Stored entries
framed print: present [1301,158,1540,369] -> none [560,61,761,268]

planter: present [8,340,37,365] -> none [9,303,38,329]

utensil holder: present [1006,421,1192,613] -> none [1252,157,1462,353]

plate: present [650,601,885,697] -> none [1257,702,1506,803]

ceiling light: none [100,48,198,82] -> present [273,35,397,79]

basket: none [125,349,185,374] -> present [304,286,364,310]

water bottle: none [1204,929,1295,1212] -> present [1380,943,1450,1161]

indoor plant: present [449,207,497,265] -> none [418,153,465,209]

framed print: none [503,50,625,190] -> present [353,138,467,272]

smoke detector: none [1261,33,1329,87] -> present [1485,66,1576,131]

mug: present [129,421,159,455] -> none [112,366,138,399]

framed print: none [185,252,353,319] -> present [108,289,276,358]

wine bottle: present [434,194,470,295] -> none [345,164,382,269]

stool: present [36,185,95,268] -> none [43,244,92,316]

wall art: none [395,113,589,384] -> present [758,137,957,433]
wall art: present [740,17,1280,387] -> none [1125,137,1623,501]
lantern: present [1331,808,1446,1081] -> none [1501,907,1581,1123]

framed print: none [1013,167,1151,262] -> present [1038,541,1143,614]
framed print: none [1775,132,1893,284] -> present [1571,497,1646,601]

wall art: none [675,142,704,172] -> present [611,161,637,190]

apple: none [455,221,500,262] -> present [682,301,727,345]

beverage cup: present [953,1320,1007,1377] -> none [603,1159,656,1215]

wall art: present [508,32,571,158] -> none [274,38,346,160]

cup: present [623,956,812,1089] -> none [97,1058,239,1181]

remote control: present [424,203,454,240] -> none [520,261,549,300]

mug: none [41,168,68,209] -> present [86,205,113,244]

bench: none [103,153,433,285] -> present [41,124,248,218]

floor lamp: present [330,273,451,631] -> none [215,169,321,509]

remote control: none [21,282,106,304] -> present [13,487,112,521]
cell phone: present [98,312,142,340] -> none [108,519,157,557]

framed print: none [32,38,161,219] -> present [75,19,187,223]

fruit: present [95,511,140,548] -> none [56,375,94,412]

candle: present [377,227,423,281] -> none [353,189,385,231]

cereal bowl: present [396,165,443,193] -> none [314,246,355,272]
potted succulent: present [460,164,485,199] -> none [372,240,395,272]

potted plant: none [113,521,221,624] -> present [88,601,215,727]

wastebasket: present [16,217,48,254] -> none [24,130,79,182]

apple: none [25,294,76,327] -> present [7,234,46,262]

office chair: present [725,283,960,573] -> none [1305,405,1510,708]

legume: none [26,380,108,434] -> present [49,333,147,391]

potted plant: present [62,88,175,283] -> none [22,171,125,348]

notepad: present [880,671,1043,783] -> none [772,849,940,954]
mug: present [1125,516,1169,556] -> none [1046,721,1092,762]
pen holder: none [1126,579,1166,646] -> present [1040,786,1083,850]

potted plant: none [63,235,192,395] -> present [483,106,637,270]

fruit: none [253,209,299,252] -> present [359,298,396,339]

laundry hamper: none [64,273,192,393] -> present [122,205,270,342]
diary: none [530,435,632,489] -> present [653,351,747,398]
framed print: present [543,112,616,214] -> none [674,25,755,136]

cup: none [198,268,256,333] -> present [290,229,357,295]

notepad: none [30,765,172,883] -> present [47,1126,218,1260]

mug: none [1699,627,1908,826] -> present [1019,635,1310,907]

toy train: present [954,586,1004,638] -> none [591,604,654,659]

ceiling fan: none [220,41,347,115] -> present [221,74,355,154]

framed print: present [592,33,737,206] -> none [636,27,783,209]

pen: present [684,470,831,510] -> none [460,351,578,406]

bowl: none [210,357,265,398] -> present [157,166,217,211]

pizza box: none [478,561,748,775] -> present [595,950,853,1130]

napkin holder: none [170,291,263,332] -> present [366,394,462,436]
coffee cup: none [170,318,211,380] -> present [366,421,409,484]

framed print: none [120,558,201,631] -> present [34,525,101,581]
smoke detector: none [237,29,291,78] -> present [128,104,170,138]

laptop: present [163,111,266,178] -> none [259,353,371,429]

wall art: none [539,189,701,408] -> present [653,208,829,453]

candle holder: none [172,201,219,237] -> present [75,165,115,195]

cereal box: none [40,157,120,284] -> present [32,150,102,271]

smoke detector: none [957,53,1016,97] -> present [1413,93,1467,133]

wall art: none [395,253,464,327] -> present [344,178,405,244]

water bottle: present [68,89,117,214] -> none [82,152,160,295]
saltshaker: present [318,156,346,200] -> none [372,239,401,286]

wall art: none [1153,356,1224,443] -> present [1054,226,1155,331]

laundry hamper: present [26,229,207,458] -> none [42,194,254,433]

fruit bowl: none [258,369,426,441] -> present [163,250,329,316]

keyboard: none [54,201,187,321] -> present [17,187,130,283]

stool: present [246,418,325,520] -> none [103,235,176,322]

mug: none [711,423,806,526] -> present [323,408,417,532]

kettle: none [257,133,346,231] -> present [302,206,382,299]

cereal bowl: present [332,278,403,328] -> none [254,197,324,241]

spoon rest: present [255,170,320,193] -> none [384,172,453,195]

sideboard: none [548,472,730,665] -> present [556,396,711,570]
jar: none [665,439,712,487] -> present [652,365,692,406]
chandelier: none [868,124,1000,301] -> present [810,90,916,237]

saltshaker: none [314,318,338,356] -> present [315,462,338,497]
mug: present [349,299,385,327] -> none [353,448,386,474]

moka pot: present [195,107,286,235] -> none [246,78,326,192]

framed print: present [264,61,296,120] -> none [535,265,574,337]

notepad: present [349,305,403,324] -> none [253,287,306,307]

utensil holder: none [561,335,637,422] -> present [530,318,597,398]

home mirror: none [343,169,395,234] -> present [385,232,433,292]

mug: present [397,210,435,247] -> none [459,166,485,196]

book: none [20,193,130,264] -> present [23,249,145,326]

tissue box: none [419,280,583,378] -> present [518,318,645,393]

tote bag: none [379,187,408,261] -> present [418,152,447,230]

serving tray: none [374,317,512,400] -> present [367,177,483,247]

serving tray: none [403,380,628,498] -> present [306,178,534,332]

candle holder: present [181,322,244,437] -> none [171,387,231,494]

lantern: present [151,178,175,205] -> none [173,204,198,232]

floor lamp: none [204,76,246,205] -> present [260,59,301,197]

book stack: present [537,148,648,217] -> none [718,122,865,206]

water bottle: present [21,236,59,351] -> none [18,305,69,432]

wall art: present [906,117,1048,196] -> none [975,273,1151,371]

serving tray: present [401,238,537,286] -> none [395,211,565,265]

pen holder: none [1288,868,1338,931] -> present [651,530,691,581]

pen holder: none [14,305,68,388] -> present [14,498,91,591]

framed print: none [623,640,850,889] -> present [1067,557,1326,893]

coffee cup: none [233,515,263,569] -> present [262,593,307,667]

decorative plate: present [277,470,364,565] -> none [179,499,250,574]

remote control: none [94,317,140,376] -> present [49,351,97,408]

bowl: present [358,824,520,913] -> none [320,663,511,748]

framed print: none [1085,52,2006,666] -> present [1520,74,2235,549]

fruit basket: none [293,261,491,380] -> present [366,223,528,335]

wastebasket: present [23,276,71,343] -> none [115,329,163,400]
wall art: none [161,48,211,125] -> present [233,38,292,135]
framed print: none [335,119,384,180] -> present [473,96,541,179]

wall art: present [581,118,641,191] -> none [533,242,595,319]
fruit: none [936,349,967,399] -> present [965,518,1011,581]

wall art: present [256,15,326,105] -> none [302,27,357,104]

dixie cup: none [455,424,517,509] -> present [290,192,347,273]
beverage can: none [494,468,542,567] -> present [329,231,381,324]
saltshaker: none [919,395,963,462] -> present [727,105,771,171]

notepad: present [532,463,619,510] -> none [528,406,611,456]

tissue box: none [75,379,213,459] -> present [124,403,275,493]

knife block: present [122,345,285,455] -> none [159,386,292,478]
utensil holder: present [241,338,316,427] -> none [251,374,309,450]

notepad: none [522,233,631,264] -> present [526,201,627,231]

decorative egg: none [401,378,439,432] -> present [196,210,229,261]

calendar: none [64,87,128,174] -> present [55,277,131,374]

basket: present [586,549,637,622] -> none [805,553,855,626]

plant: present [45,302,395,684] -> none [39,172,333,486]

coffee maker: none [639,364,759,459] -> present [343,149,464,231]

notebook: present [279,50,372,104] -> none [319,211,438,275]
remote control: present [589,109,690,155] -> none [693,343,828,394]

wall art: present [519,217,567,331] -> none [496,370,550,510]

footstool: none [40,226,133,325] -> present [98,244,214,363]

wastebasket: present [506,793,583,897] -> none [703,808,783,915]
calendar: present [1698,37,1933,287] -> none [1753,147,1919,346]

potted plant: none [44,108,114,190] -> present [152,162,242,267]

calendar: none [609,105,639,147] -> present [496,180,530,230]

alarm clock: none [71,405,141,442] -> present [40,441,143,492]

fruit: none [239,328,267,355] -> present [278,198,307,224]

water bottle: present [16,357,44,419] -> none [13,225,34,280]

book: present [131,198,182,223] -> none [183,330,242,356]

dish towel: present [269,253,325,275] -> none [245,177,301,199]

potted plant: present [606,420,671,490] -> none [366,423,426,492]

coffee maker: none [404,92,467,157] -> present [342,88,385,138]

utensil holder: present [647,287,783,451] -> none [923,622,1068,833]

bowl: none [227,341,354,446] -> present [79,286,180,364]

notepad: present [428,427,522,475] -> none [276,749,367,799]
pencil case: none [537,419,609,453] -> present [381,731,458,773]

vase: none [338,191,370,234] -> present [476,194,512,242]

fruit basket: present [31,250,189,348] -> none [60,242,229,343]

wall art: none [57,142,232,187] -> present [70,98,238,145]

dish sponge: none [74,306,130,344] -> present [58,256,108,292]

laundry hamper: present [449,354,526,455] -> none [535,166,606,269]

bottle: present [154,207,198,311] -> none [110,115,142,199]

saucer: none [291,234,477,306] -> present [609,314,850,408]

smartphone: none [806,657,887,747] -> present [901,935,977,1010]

-- WHAT YOU HAVE TO DO --
Write out a verbatim copy of the data, beginning with its first line and ending with the line that contains "framed print: none [1013,167,1151,262]".

-- ANSWER BOX --
framed print: present [1301,158,1540,369] -> none [560,61,761,268]

planter: present [8,340,37,365] -> none [9,303,38,329]

utensil holder: present [1006,421,1192,613] -> none [1252,157,1462,353]

plate: present [650,601,885,697] -> none [1257,702,1506,803]

ceiling light: none [100,48,198,82] -> present [273,35,397,79]

basket: none [125,349,185,374] -> present [304,286,364,310]

water bottle: none [1204,929,1295,1212] -> present [1380,943,1450,1161]

indoor plant: present [449,207,497,265] -> none [418,153,465,209]

framed print: none [503,50,625,190] -> present [353,138,467,272]

smoke detector: none [1261,33,1329,87] -> present [1485,66,1576,131]

mug: present [129,421,159,455] -> none [112,366,138,399]

framed print: none [185,252,353,319] -> present [108,289,276,358]

wine bottle: present [434,194,470,295] -> none [345,164,382,269]

stool: present [36,185,95,268] -> none [43,244,92,316]

wall art: none [395,113,589,384] -> present [758,137,957,433]
wall art: present [740,17,1280,387] -> none [1125,137,1623,501]
lantern: present [1331,808,1446,1081] -> none [1501,907,1581,1123]

framed print: none [1013,167,1151,262] -> present [1038,541,1143,614]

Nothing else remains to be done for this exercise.